Gaetz’s withdrawal came a day after the Times reported that federal investigators had documented a set of payments that he and his associates made in connection with drug-fueled sex parties from 2017 to 2020. Two women who have testified that he hired them for sex were among those who received money from Gaetz, according to a document obtained by the Times. A lawyer for the two women said payments to them totaled around $10,000.

Another woman who was 17 at the time she attended one of the parties received a payment from a friend of Gaetz, according to the document. Federal prosecutors ultimately dropped the case against Gaetz, but their chart of payments was obtained by the ethics committee, which was investigating whether Gaetz had sex with the woman when she was underage.

During the federal investigation, authorities were told that Gaetz had two sexual encounters with the 17-year-old girl over the span of a single day in 2017, while he was a member of Congress, according to a person informed about the matter, confirming a CNN report.

One of the sexual encounters, the person said, occurred between Gaetz and the teenager alone, while the other encounter included an adult woman as a third participant. The person spoke on the condition of anonymity to discuss matters related to a federal investigation.

On an earlier day, Gaetz had a single sexual encounter with the same 17-year-old, according to another person familiar with the matter. After she turned 18, Gaetz paid for sex with her on at least two other occasions, the person said.

In picking Gaetz last week, Trump disregarded any concerns about the scandals after his advisers deadlocked over other choices, including Andrew Bailey, attorney general of Missouri, and Robert J. Giuffra Jr., a top lawyer at Sullivan & Cromwell. Gaetz’s selection was pushed heavily by Boris Epshteyn, Trump’s legal adviser, who has helped stock his Justice Department at the top levels.

Trump seemed attracted to Gaetz as attorney general especially because of the former congressman’s willingness to blow things up. The president-elect remains deeply angry at the Justice Department’s efforts to prosecute him for his efforts to overturn the 2020 election and hoard classified documents that did not belong to him. He has also indicated that he wants to use the Justice Department to go after his political adversaries.
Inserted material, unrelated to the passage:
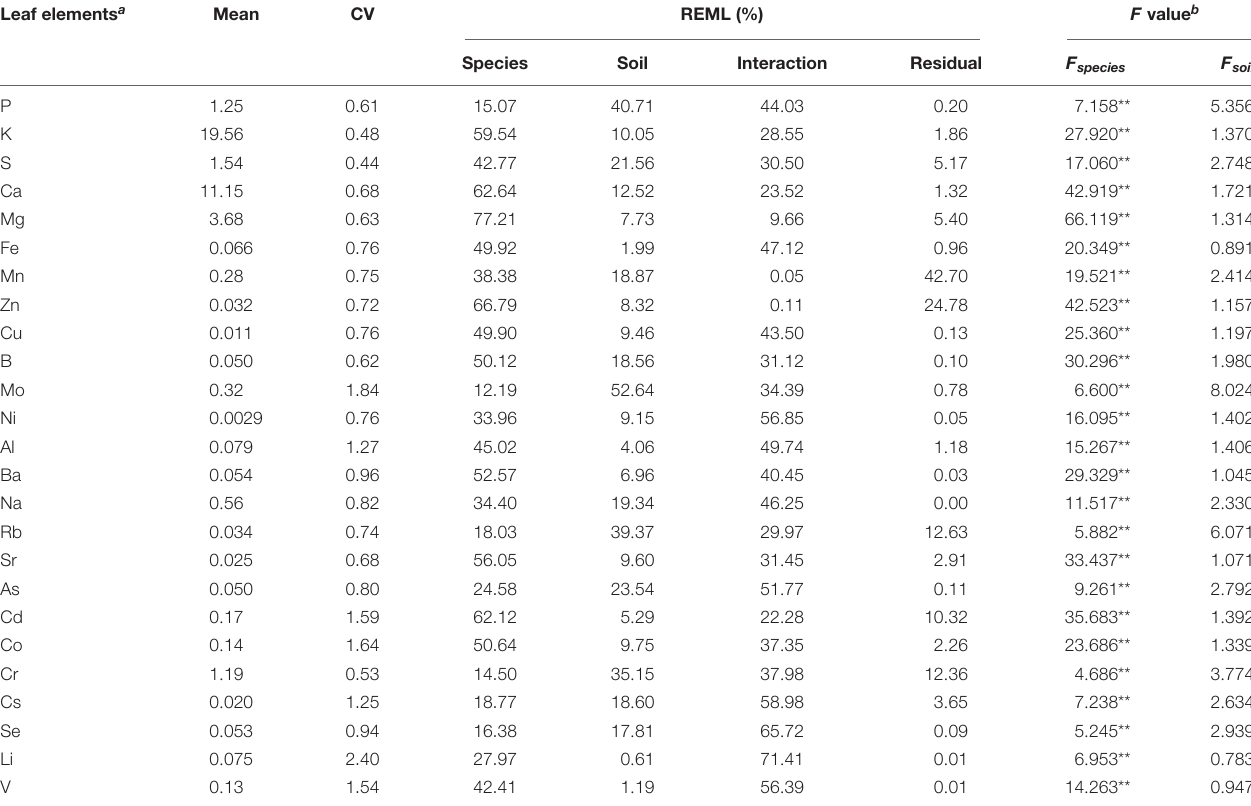
TABLE 1 | Variations in leaf elemental concentrations among plant species and soil conditions ( n = 549). Leaf elements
Gaetz appeared to be in sync with this thinking. A vocal and bombastic critic of the Justice Department, Gaetz has suggested abolishing the FBI; the Bureau of Alcohol, Tobacco, Firearms and Explosives; and even the Justice Department as a whole. He introduced legislation last year to eliminate the ATF, which regulates firearms dealers and fights gun crimes.

Gaetz’s decision to resign his House seat right away, rather than wait for confirmation, now leaves him without a position in Washington. While he was just reelected this month, he made clear in his resignation letter last week that he would not serve his new term. “I do not intend to take the oath of office for the same office in the 119th Congress,” he wrote.

Whether he could reverse that decision and still take the seat again in January was not clear. At the very least, though, he could run in the special election to fill the vacancy if he wanted. Others in Florida speculated that he might seek the Senate seat of Marco Rubio, who has been picked to become Trump’s secretary of state.